Requirement |
Update the KVM exit email from "On Wed, May" to "indicate the error'.", inclusive, and reproduce it with "userspace" changed to "user space".

Reading text |
------------------------------------------------------------------------

On Wed, May 06, 2026, Alexandru Elisei wrote:
> The documentation for KVM_EXIT_MEMORY_FAULT states:
> 
> 'Note!  KVM_EXIT_MEMORY_FAULT is unique among all KVM exit reasons in that
> it accompanies a return code of '-1', not '0'!  errno will always be set to
> EFAULT or EHWPOISON when KVM exits with KVM_EXIT_MEMORY_FAULT, userspace
> should assume kvm_run.exit_reason is stale/undefined for all other error
> numbers'.
> 
> where a return code of '-1' is special because according to man 2 ioctl:
> 
> 'On error, -1 is returned, and errno is set to indicate the error'.
> 
> Putting the two together means that the ioctl KVM_RUN must 1) complete with
> an error and 2) that error must must be either EFAULT or EHWPOISON for
> userspace to detect a KVM_EXIT_MEMORY_FAULT VCPU exit.

Yes and no.  The key escape valve we (very deliberately) gave ourselves is this:

  userspace should assume kvm_run.exit_reason is stale/undefined for all other
  error numbers.

As arm64 already does, that clause allows KVM to "speculatively" set exit_reason
to KVM_EXIT_MEMORY_FAULT.  Which is by design.  The userspace flow is intended
to be "if KVM_RUN returns EFAULT or EHWPOISON, then check for KVM_EXIT_MEMORY_FAULT
to see if KVM provided more information about why the EFAULT/EHWPOISON error was
returned".

> On a kvm_gmem_get_pfn() error, gmem_abort() prepares the
> KVM_EXIT_MEMORY_FAULT exit_reason and propagates the error back to
> userspace. kvm_gmem_get_pfn() does not massage the error code, and if the
> error is not -EFAULT or -EHWPOISON, userspace implementing the ABI fails to
> detect the memory fault exit.

------------------------------------------------------------------------

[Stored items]

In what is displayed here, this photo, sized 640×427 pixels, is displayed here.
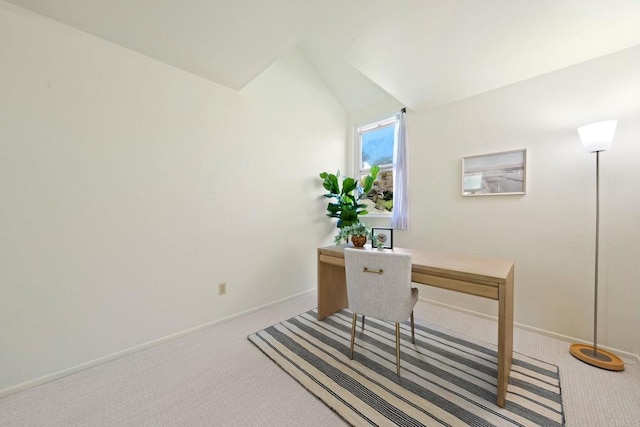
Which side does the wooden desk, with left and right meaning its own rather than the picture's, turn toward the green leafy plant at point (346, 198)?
right

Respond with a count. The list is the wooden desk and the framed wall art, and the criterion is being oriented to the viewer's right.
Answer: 0

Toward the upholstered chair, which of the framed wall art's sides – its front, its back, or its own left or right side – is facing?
front

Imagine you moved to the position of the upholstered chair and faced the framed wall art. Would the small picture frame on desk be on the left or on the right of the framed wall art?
left

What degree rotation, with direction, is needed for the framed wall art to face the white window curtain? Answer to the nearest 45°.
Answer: approximately 45° to its right

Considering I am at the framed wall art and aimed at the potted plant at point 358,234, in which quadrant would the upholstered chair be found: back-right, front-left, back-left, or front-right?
front-left

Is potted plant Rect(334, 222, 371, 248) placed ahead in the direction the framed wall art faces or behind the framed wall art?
ahead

------------------------------------------------------------------------

Answer space |
On Wed, May 06, 2026, Alexandru Elisei wrote:
> The documentation for KVM_EXIT_MEMORY_FAULT states:
> 
> 'Note!  KVM_EXIT_MEMORY_FAULT is unique among all KVM exit reasons in that
> it accompanies a return code of '-1', not '0'!  errno will always be set to
> EFAULT or EHWPOISON when KVM exits with KVM_EXIT_MEMORY_FAULT, user space
> should assume kvm_run.exit_reason is stale/undefined for all other error
> numbers'.
> 
> where a return code of '-1' is special because according to man 2 ioctl:
> 
> 'On error, -1 is returned, and errno is set to indicate the error'.